Part of a public education effort is to reinforce that whether you trust a bank or a hospital, your information is vulnerable if they don’t do their job and secure things properly. At the same time, Tracey emphasizes that there’s no place for fear-mongering. She likens it to measles — scary without the vaccine, but manageable when protected. “We know how to protect against many of these attacks,” says Tracey, “and we just have to educate people in organizations to do that work so that we don’t have to be scared.”
Caution in the age of AI
Tracey’s reflections on AI embody her experience as a business leader: “As your business grows, so do your problems.” However, Tracey feels that her confidence has grown, and her ability to handle problems has developed. When asked about the future of cybersecurity, Tracey says she feels certain that AI will change everything — sometimes for good and sometimes for evil. She thinks the biggest risk is companies that are in a hurry to use AI and don’t thoroughly assess the risks and consequences.

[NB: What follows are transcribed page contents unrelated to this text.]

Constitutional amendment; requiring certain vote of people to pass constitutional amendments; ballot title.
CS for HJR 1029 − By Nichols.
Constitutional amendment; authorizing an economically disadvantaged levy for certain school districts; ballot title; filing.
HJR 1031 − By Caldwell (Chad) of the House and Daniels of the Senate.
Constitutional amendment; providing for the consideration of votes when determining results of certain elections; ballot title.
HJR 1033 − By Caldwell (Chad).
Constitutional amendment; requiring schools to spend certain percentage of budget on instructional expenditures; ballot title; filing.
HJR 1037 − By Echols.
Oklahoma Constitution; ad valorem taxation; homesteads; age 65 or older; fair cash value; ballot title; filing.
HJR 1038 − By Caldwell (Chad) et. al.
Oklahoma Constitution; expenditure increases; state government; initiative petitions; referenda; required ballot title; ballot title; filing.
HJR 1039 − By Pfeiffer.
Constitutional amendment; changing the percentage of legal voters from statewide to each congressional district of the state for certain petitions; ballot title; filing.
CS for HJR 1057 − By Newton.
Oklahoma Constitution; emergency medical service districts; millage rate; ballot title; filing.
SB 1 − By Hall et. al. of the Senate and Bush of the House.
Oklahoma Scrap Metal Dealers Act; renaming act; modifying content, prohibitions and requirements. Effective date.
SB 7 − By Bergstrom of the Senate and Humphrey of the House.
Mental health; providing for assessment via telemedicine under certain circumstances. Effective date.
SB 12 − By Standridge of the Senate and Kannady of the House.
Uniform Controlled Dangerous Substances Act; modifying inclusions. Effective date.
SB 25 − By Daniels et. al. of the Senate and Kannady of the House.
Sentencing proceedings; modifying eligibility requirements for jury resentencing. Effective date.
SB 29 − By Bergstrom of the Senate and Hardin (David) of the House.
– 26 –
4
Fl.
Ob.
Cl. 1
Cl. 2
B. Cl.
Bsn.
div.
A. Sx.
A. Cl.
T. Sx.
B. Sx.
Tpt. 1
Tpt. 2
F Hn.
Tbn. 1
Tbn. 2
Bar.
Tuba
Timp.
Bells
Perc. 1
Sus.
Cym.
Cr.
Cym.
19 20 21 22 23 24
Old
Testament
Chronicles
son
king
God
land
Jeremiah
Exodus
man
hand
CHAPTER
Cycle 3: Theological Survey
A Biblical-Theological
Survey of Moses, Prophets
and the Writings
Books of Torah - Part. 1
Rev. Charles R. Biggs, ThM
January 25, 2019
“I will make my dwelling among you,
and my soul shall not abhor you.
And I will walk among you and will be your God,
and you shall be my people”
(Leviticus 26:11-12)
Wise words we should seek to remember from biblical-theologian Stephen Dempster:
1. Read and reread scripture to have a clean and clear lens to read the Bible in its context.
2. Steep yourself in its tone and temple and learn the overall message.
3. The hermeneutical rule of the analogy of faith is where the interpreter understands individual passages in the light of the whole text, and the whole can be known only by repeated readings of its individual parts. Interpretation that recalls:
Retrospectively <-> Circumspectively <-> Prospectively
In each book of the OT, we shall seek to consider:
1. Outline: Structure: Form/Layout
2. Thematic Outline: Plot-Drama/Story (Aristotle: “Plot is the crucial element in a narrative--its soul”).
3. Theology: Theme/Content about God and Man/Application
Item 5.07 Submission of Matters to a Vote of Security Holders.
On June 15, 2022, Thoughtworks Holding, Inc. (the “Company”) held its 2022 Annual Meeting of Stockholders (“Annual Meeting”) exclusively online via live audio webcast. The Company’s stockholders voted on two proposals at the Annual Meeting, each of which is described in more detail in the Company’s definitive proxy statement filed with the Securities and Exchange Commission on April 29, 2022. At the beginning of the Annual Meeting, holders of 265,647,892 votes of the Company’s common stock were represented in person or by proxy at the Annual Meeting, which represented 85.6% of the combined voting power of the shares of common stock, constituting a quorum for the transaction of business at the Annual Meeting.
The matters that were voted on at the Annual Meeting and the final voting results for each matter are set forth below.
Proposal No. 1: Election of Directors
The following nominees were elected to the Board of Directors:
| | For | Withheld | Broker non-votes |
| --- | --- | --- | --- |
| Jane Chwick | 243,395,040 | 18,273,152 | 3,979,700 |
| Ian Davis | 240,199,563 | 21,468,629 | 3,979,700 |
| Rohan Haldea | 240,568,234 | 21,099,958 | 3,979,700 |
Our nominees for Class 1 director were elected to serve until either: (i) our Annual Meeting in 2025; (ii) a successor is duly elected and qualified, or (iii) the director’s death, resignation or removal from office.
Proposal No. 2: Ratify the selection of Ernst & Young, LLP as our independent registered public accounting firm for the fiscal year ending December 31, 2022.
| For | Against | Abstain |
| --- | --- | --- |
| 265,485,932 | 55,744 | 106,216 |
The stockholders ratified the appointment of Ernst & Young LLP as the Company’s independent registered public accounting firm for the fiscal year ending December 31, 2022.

She points to a case where companies were encouraged to make corporate data searchable by AI — making it easier to search, but also easier for competitors to access. But what happens when your competitors gain access to that same information? Tracey says, “Too often, it feels like the implications haven’t been fully thought through.”
Tracey hopes that no matter who holds power in government, Canada adopts a dedicated Minister of Cybersecurity — as Australia has. With rising cyber threats and recent tensions in US-Canada data policies, she believes strong federal leadership is essential.
Tracey today: Resilience, recognition, and self-belief
Now, decades into her career, Tracey is finally being recognized, with such honours as the AMER Rising Star Partner of the Year 2024 by Okta. In her career, Tracey has trained herself not to need external validation. When it comes, she says, it feels like it’s 30 years too late. “I don’t think I need it anymore,” says Tracey. “I’ve learned to be my own cheerleader — to generate the encouragement I need from within.”
Tracey’s go-to approach when faced with a problem? Step back and ask: how do I get over this, under it, or around it? That’s where resilience takes root — and where creativity thrives. If she were to give notes to her younger self, she would say, “Don’t listen to any of the external voices that tell you you’re not smart enough, that you’re not meant for this. Just go for it.”
Tracey reflects on the foundation she built at the Catalyst: “The Catalyst Cyber Accelerator program gave me the technical foundation and solution-oriented mindset I needed to get started in cybersecurity. Now, as a founder, I see how valuable other startup programs, like the Catalyst’s Cyber Challenge, or the RBC FinSec Incubator, are. It addresses the real-world security and compliance challenges startups face when trying to break into the financial sector — and that kind of targeted support is rare and essential.”
The road wasn’t always easy. More often than not, the barriers outnumbered the benefits. But for Tracey Nyholt, the steady work of building a cybersecurity career has taken her from Calgary to Germany and Australia with many learnings and much growth in between. And today, she wouldn’t trade it for anything.